Filmmakers Fenton Bailey and Randy Barbato documented the club scene and Alig's role in it. Bailey said the club kids knew they were creating quite an impression in the clubs. "They soon realized that the level of absurdity with which they could dress up was precisely the thing that could get them the attention that they were denied all the time," Bailey said.

St. James recalls, Alig "would sweep in with 30 or 40 of these club kids, these freaks, these drag queens and sort of take over."

All the outrageousness was making the clubs a lot of money, but it was also making Alig rich. He was pulling in more than $10,000 a week.

Alig didn't limit his venues to clubs and discos. He'd gather with hundreds of club kids and hold an illegal dance party on the subways, or storm a burger joint. Alig and his club kids were becoming famous.

‘Blood Feast’

In 1992, Alig began calling his parties DISCO 2000, and each became more outlandish than the one before. Perhaps the most outrageous was a series of parties he called "Blood Feast."
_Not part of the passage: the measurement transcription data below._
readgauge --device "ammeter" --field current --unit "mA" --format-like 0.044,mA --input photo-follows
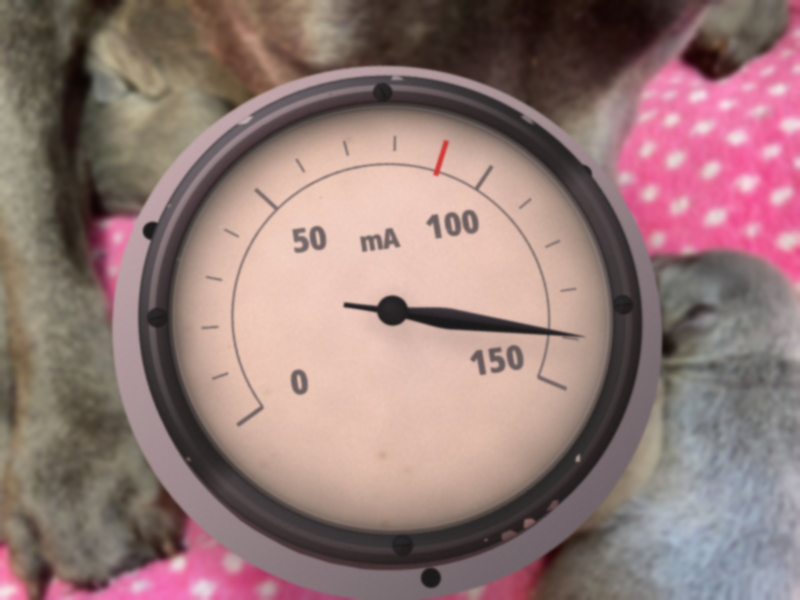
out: 140,mA
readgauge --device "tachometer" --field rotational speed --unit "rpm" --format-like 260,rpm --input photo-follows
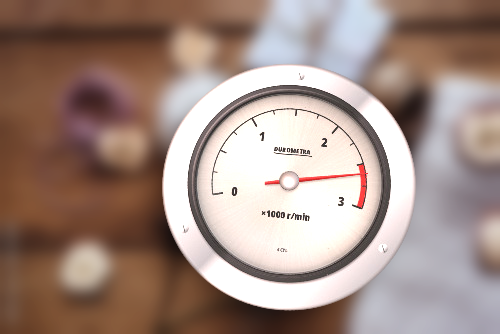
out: 2625,rpm
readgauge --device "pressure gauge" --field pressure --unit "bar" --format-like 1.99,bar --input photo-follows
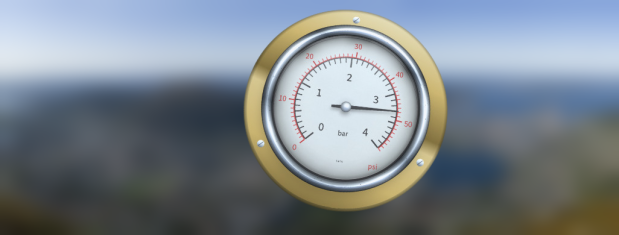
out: 3.3,bar
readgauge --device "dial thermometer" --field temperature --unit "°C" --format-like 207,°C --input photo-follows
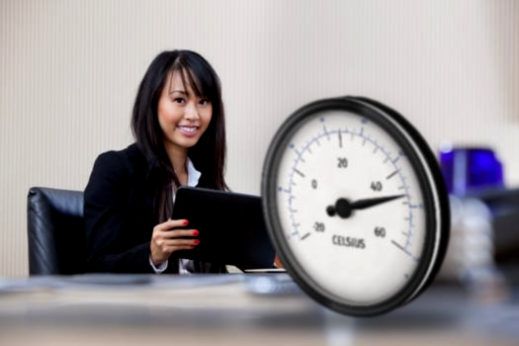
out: 46,°C
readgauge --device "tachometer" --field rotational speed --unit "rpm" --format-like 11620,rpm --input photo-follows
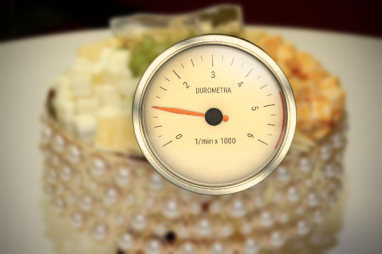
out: 1000,rpm
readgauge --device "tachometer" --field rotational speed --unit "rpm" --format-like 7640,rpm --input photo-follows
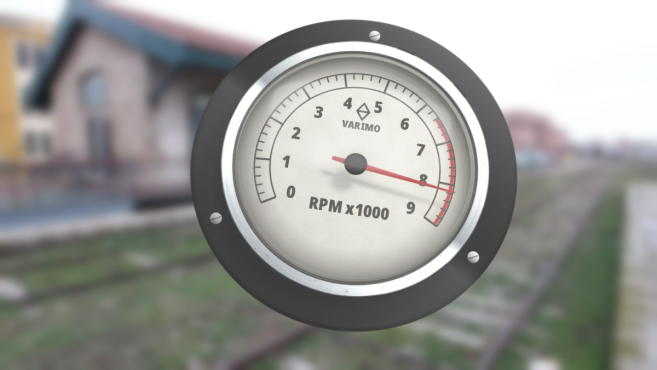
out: 8200,rpm
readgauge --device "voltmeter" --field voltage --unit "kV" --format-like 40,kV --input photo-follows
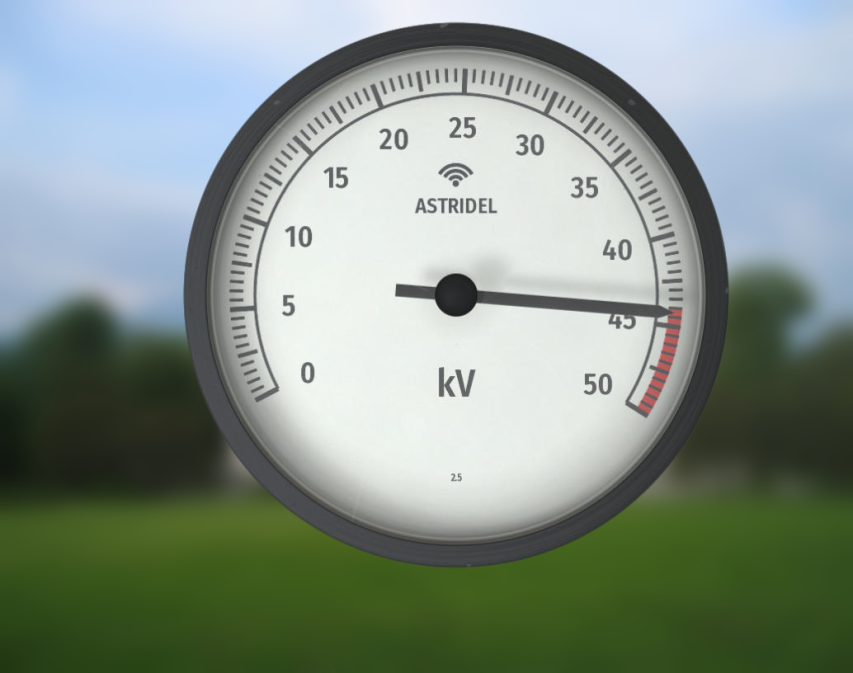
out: 44.25,kV
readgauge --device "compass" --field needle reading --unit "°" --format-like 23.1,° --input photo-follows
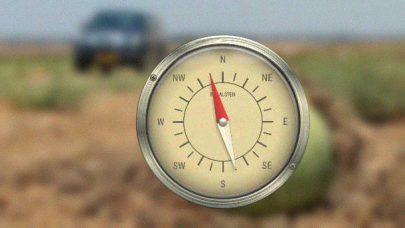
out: 345,°
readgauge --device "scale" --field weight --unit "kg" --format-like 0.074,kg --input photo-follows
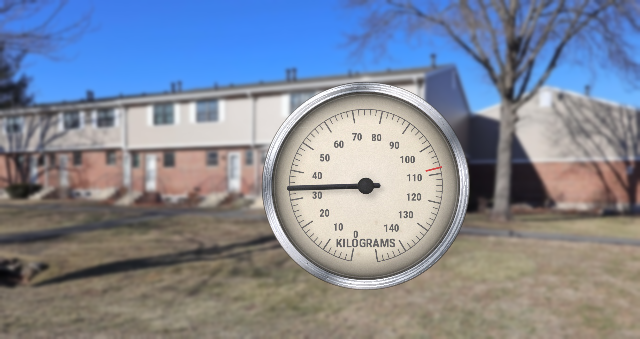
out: 34,kg
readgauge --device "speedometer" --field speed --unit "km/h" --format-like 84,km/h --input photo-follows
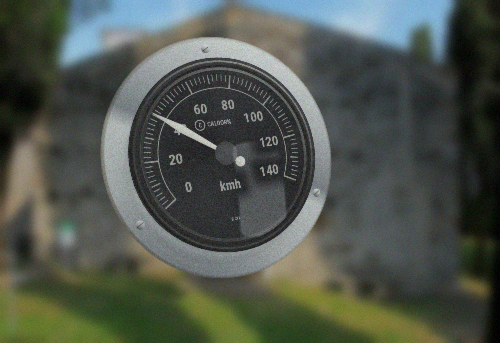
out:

The poster for the parties featured a hammer and had dismemberment as a prominent them — an eerie preview of things to come.

To keep these parties going, Alig and his crew used an assortment of drugs. Alig took them, too. His favorites: an animal tranquilizer called Special K, and heroin.

"We were sort of in the middle of this vibrant scene that turned so dark," filmmaker Babato said. "They were all doing drugs, and just sort of … lost their way. … I think he built, he created this world where it was bound to end in disaster."

It finally come to a gruesome end on a cold winter day in 1996. Alig and Melendez got into a fight over money. Then, in a scene right out of one of the Blood Feast posters, Alig's friend Robert "Freeze" Riggs struck Melendez with a hammer — three blows to his head.

Melendez wasn't killed by the hammer beating. Alig said he was still conscious — until Alig pulled a sweatshirt over his face and suffocated him. But Alig and Freeze didn't stop there.

They poured drain cleaner down his throat. They cut off his legs. They left him in Alig's apartment for days, using ice and baking soda to mask the smell of the corpse.

Then, with the help of a doorman and a cabdriver, they dumped Melendez's body into the Hudson River.

Party’s Over

If Alig felt remorse at the time, he didn't show it. He continued organizing his parties around New York. In a show of shocking bravado, Alig appears on camera in Bailey and Barbato's documentary bragging about the slaying.

The filmmakers at first thought Alig was making some sort of crude joke.

But Johnny Melendez, Angel's brother, didn't think Alig was joking. He thought Alig was guilty, and when Angel's body washed up on Staten Island, others thought so, too.

Cops began to question Alig and Freeze, and Freeze quickly confessed and told them of Alig's role in the killing. Alig's party days were over.

Alig, 37, has now served six years of a 10- to 20-year sentence for Melendez's the slaying. Freeze also received a 10- to 20 year prison term.

Seeing Alig in prison, he appears not to be what he wasn't back in 1996 — remorseful.

Alig says he noticed something about Culkin when the actor visited him at Attica. "Macaulay really embodied that kind of goody-two shoes, but not really. There's something naughty about him."

Culkin says he does have a dark side — but not as dark as Alig's. "It's so easy to see me as this wicked little thing … this wicked little blond-haired kid making trouble for everybody."